═════ Fragmento

El 26 de abril de 1937 era día de mercado en Gernika, una pequeña población perteneciente a la comarca de Busturialdea. Aquella tarde, cruzaron su cielo 31 bombarderos y 26 cazas pertenecientes a la Legión Cóndor alemana y la Aviazione Legionaria italiana. Modelos Heinkel, Junkers, Savoia-Marchetti, Messerschmitt, Fiat y Dornier bombardearon la ciudad sin descanso durante tres horas y aniquilaron todo lo que encontraron a su paso. Entre población autóctona y refugiados había aquel día -al menos- 10.000 personas en Gernika.

Cuando se cumplen ochenta años del bombardeo, la editorial Debate publica La muerte de Guernica, segunda adaptación en viñetas de un texto del hispanista Paul Preston en manos del dibujante José Pablo García. Una obra minuciosa tanto en su acabado formal como en su extensa documentación y contextualización de un hecho clave de nuestra historia.

Un acto de terrorismo

El bombardeo de Gernika no fue un hecho aislado ni fortuito. Tras la derrota que había sufrido en Guadalajara, el 20 de marzo de 1937, Franco se vio obligado a cambiar una estrategia militar que había centrado sus esfuerzos en la toma de Madrid. Convencido por el general Hugo Sperrle, comandante de la Legión Cóndor, decidió poner en marcha una campaña ofensiva en el norte de España que produjese un efecto dominó cuya primera pieza iba a ser la toma de Bilbao.

══════════
═════ Fragmentos de registros

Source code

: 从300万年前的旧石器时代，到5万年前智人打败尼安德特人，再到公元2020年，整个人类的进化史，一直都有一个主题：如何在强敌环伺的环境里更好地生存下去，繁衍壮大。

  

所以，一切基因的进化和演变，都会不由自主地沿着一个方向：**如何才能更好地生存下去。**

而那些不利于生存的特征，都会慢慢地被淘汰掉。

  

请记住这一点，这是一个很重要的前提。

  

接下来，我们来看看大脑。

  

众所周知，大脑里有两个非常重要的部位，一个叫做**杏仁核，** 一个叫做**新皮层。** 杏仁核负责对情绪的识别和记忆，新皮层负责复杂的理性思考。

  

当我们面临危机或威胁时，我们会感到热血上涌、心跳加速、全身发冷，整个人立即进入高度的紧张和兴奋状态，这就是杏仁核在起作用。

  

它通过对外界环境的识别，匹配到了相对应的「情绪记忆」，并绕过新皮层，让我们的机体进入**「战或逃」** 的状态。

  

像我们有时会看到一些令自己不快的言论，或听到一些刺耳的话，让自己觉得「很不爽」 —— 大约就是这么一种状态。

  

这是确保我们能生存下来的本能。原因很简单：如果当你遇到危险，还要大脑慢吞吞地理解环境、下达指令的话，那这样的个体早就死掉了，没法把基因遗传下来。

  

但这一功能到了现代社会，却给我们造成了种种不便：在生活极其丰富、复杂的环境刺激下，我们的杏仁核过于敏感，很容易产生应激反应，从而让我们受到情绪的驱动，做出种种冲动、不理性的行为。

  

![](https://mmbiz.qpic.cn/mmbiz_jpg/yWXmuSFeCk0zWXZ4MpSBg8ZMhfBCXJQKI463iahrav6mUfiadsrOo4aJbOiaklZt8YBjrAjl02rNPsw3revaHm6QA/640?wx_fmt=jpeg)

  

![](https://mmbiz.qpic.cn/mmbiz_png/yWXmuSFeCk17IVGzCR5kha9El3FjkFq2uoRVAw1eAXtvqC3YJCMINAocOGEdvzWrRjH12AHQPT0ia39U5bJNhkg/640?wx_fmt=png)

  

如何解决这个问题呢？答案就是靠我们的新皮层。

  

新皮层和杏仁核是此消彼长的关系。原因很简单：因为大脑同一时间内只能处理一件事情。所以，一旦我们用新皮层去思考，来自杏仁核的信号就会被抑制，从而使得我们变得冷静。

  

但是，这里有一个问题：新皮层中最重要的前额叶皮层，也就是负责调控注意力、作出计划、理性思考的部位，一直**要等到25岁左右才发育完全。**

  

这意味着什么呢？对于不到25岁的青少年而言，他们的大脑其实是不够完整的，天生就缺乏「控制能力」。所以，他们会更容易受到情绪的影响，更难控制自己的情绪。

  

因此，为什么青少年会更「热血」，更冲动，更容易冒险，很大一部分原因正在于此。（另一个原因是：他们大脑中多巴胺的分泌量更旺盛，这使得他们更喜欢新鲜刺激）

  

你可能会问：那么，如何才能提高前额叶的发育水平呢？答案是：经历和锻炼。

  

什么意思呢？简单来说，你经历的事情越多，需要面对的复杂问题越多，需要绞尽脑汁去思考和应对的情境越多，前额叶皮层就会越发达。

══════════

**Instrucciones:** Según el fragmento sobre el bombardeo de Gernika, ¿cuánto tiempo duró el bombardeo de la ciudad?

**Resultado del ejercicio:** Tres horas sin descanso.